→ **REQUIREMENTS**:
1. Reproduce the read hooks text below word for word, from "Fine-Tuning LLaVA Hook" to "prompt, or completion.".
2. In the read hooks text below, what values can the type field take?

→ **TEXT EXTRACT**:
This read hook structures data for Direct Preference Optimization (DPO) tasks, organizing prompts, chosen responses, and rejected responses into semantic data array. Requires keys for prompt, chosen, and rejected data. The implementation can be found here.

Prompt Completion Chat Hook

This read hook processes prompt and completion data as a single turn chat and creates a semantic data array format. The implementation can be found here.

Fine-Tuning Image Captions Hook

Processes fine-tuning image captions data into a semantic data array format. Requires keys for image and caption data. The hook implementation can be found here.

Fine-Tuning LLaVA Hook Prompt Completion

This read hook transforms conversation data for fine-tuning LLaVA, alternating between prompt and completion roles. Requires keys for conversation data and image paths. The hook implementation can be found here.

Custom Read Hook Examples

This section describes examples of custom read hooks for processing data on Cerebras Systems. The return data fields are:

  1. type: Indicates the role in the conversation. Possible values are system, user, assistant, prompt, or completion.

  2. content: A list of dictionaries representing parts of the conversation turn. Each dictionary can contain: - text: A segment of text. - image: The path to an image (if applicable).

  3. semantic_loss_weight: A list of booleans indicating which parts of the content might be dropped during training for semantic purposes.

→ **DATASET SECTION**:

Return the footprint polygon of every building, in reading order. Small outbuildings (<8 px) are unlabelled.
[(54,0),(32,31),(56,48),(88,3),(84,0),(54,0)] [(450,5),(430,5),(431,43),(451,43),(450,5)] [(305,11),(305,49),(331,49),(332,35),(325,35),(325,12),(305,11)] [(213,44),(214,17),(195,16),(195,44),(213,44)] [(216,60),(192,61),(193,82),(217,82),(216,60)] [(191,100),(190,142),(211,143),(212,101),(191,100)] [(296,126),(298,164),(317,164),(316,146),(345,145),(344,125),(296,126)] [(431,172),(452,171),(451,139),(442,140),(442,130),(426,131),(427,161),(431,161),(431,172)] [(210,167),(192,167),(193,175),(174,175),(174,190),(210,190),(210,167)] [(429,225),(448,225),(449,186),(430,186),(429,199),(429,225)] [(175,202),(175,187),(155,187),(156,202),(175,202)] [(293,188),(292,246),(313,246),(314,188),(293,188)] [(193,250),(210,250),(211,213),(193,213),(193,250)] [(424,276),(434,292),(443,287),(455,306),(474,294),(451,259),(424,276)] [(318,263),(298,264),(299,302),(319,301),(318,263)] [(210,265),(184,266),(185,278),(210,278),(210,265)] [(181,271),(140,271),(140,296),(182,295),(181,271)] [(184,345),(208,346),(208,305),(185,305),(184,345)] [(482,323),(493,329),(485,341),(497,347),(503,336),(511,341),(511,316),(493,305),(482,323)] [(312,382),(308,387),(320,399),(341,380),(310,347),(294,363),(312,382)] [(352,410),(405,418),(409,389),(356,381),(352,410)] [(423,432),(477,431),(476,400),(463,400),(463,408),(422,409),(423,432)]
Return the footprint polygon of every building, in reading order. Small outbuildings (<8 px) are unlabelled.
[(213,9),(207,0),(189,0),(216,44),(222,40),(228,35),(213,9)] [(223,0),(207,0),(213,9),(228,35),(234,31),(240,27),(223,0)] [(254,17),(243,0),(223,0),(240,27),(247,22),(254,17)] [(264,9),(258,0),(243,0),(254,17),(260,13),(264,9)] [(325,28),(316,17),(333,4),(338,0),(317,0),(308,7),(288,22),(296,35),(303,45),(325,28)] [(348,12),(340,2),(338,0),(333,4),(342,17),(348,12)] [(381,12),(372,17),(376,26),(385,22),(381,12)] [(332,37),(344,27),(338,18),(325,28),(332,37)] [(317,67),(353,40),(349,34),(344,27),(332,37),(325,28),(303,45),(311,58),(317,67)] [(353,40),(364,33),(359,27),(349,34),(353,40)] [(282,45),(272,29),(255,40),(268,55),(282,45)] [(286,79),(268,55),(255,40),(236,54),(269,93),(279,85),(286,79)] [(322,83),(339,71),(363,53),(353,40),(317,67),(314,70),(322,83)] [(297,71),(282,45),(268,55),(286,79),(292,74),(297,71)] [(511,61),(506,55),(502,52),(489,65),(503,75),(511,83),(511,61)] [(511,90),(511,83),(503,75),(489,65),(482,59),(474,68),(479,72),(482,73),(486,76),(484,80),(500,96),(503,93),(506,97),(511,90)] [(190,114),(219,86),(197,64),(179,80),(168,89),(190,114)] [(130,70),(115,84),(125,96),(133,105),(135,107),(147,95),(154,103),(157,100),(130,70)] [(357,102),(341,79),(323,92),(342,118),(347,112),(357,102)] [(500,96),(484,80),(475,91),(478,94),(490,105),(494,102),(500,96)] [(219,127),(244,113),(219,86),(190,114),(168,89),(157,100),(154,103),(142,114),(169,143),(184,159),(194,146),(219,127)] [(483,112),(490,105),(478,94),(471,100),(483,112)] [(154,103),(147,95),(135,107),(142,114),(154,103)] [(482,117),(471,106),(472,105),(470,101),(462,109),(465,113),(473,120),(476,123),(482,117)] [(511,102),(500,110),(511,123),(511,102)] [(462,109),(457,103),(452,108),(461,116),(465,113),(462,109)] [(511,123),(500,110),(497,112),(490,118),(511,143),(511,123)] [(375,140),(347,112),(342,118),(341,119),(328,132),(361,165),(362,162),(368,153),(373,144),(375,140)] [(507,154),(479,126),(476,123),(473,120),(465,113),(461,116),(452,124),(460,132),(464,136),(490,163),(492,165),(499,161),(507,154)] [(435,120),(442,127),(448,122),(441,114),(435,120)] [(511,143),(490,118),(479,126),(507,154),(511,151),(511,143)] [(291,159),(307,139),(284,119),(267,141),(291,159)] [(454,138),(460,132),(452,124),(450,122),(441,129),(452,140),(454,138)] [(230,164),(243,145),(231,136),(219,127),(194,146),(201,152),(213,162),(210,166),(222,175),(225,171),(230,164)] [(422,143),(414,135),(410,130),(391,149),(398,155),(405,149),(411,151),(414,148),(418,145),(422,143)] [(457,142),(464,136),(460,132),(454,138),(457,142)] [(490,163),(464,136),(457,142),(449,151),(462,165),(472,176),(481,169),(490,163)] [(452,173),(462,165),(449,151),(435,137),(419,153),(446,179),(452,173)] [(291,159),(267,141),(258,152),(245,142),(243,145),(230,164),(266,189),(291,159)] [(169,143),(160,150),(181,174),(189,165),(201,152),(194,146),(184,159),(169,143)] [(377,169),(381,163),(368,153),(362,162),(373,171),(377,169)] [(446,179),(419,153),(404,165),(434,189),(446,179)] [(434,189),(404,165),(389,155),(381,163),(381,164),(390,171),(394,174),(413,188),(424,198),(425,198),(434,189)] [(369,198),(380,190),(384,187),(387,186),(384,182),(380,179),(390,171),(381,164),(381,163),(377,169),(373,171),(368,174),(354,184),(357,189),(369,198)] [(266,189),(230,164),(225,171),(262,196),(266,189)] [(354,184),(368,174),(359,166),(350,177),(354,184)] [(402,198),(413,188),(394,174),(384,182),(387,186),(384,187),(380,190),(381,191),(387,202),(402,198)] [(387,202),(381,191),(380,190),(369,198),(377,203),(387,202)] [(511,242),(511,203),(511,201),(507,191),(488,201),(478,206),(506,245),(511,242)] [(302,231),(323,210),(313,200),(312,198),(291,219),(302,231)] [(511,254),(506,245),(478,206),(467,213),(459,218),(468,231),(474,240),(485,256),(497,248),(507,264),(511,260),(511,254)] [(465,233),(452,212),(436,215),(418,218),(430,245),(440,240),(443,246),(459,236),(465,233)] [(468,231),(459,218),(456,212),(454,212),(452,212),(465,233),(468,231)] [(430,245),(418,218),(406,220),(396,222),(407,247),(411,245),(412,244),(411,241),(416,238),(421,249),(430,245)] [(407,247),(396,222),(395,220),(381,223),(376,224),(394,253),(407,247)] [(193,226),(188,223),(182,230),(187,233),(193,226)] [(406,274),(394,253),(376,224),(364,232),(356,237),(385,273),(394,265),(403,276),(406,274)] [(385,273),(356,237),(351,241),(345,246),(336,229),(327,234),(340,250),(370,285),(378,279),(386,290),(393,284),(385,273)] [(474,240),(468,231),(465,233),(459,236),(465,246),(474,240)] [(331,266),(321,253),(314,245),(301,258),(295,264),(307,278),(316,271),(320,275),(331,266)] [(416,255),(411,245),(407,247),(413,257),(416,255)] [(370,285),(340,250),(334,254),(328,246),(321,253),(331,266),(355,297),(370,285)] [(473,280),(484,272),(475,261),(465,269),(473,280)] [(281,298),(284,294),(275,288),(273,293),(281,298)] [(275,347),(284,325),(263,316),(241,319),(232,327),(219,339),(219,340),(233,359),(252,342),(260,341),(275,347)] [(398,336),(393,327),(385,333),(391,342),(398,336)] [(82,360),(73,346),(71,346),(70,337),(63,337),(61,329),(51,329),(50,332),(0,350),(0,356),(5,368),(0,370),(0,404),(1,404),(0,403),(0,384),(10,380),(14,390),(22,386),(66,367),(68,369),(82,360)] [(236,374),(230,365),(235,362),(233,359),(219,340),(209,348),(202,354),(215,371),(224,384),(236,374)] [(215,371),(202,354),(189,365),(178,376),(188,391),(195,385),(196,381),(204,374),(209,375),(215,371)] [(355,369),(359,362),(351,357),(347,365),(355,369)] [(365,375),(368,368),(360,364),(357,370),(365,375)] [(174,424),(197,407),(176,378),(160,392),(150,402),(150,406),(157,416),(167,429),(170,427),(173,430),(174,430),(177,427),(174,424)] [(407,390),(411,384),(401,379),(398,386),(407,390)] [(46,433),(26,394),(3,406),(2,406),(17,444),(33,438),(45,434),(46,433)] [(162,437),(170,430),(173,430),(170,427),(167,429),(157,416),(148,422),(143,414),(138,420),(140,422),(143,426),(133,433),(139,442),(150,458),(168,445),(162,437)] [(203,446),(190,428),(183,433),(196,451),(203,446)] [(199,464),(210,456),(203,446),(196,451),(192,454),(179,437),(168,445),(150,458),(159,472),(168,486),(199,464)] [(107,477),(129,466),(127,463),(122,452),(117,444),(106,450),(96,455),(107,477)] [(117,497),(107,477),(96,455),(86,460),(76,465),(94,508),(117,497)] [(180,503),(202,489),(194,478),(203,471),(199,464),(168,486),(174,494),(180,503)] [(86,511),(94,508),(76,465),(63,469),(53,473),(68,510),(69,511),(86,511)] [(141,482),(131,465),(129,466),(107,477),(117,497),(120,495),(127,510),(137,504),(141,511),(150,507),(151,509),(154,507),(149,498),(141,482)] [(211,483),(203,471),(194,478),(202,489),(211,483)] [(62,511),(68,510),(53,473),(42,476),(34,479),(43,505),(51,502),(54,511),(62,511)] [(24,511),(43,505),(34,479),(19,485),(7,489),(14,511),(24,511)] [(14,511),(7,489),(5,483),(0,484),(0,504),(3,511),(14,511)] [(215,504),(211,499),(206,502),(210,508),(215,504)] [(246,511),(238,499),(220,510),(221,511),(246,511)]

→ **OUTPUTS BY TASK**:
1.
Fine-Tuning LLaVA Hook Prompt Completion

This read hook transforms conversation data for fine-tuning LLaVA, alternating between prompt and completion roles. Requires keys for conversation data and image paths. The hook implementation can be found here.

Custom Read Hook Examples

This section describes examples of custom read hooks for processing data on Cerebras Systems. The return data fields are:

  1. type: Indicates the role in the conversation. Possible values are system, user, assistant, prompt, or completion.

2. System, user, assistant, prompt, or completion.